In questo scorcio clinico possiamo vedere come i complessi concetti descritti, con rigore filologico, nei paragrafi precedenti, sono declinati nel vivo del lavoro psicoanalitico. Vengono infatti delineati, inizialmente, alcuni dei contributi teorico clinici ai quali il modello del campo postbioniano è debitore: dalle radici barangeriane, ai contributi della psicologia sociale di Lewin, alla filosofia di Merleau-Ponty, al passaggio attraverso Bion e al proprio modo originale di concepire il campo e il gruppo, a Corrao, fino agli “aggregati funzionali” descritti insieme con Ferro negli anni ‘90.
Nell’ultima parte dell’articolo l’analista accompagna il lettore in speculazioni teoriche affascinanti e un po’ vertiginose. Con il consueto stile sobrio, sforzandosi di esporre con chiarezza rassicurante scorci teorici a picco sul modello di campo, Bezoari ci conduce su strade che ad uno sguardo non distratto sembrano aprire nuove prospettive. Attraverso una valorizzazione di Gilbert Simondon, allievo di Merleau-Ponty, che si avvale della nozione di campo, viene descritto il concetto di transindividuale e di equilibrio metastabile. Vengono poi esplorati il concetto di atmosfera, rileggendo alcuni passi dell’opera di Bion, e di spazio beta. Alcune caratteristiche degli elementi beta e della loro importanza nella costituzione dell’ambiente analitico vengono prospettate; infine, viene data una rilettura, diciamo un secondo sguardo, alla regola fondamentale, al celebre passo bioniano che invita a “sospendere memoria, desiderio, comprensione e percezione sensoriale” e all’idea di reverie di coppia. “La ridefinizione del metodo” scrive infine Bezoari “è funzionale alla realtà che si cerca di rendere osservabile e modificabile nella situazione analitica.
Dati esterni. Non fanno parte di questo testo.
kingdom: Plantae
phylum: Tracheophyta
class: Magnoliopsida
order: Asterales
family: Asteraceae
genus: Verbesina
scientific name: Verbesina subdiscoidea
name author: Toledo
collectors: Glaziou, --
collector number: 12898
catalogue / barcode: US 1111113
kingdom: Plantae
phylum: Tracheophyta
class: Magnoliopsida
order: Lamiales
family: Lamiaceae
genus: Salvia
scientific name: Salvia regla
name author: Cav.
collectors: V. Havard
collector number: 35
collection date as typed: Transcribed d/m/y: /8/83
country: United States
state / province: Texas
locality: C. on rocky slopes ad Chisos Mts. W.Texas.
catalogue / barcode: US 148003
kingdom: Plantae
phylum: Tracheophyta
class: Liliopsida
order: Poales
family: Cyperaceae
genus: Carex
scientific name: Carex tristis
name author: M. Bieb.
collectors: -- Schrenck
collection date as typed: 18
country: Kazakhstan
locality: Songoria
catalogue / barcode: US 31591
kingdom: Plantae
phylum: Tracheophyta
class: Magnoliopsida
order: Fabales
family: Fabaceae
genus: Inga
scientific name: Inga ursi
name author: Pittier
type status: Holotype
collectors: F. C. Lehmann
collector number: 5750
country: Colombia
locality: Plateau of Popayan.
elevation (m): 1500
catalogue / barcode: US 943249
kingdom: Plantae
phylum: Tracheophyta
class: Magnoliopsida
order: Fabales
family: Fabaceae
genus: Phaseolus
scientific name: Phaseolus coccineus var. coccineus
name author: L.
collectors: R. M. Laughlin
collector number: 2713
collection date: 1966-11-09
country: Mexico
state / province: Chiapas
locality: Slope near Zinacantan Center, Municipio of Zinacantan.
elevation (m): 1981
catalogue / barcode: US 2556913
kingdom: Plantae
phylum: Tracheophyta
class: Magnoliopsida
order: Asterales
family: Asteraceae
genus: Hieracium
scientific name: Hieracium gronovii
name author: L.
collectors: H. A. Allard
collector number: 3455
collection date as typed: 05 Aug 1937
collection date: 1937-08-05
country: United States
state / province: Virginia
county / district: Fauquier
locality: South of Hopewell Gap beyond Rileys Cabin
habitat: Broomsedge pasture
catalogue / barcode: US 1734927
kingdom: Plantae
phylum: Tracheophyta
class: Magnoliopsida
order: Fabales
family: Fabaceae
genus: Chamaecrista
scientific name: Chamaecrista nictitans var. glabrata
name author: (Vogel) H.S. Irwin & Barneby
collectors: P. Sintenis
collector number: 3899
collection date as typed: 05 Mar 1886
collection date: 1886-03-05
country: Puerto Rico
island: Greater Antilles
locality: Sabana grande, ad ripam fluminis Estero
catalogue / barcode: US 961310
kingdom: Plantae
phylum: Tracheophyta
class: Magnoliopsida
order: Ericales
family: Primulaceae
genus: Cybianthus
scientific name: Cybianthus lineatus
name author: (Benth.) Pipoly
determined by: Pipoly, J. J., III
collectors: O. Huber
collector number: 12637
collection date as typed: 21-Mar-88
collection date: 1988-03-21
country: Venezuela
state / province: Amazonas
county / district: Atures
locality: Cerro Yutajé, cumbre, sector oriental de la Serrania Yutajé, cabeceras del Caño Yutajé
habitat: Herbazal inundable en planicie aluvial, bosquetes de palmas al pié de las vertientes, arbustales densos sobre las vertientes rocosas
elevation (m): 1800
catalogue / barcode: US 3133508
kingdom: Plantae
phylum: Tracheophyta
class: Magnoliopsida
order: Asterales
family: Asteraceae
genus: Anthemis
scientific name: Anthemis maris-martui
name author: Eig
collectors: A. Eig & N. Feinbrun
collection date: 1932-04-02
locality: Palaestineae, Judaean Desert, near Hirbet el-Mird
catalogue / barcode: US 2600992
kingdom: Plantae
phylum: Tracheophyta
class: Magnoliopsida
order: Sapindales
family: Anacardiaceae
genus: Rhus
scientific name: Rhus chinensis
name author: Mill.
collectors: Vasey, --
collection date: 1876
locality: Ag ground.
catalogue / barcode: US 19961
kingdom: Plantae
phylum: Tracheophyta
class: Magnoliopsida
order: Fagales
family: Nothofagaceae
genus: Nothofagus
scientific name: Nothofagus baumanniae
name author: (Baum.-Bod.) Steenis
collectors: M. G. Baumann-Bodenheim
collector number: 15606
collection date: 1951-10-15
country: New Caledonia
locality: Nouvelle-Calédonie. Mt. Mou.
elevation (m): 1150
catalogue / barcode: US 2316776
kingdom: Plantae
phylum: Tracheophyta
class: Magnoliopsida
Realtà che per Bion coincide con l’esperienza emotiva o, per essere più precisi, con l’esperienza emotiva in divenire.”
Mentre riemergo da questi pensieri mi riguardo intorno, respiro l’aria di questa primavera pavese, odore di pioggia appena caduta e di zucchero filato. Oscillo tra una sensazione di spaesamento, di fatica a riconoscere la bellezza del caos che mi circonda (forse, di un’esperienza emotiva in divenire), eun’esperienza esteticache ha qualcosa di nuovo e di interessante. Ma non so come, sento che c’è della bellezza in tutto quel caos rotante che, a inizio serata, mi sembrava un eccesso sensoriale quasi intollerabile. Non so bene perché, ma insieme al lavoro di Bezoari, mi viene in mente, forse in soccorso, anche la mostra di Gabriele Basilico e di Gunter Pusch che ho da poco visitato al palazzo del Broletto a Pavia, “Esplorazioni di fabbriche”. Lo sguardo sulla città in trasformazione che hanno dato questi artisti, riuscendo a scorgere una bellezza nuova in periferie di cui non conoscevamo ancora nulla, nella zona delle fiere dove anche questo Luna Park è installato, nelle fabbriche dismesse negli anni sessanta e settanta, nelle nuove strade, assomiglia forse al secondo sguardo che Bezoari riesce ad introdurre nelle vicende cliniche in un modello di campo, mi sembra in trasformazione. Buona lettura.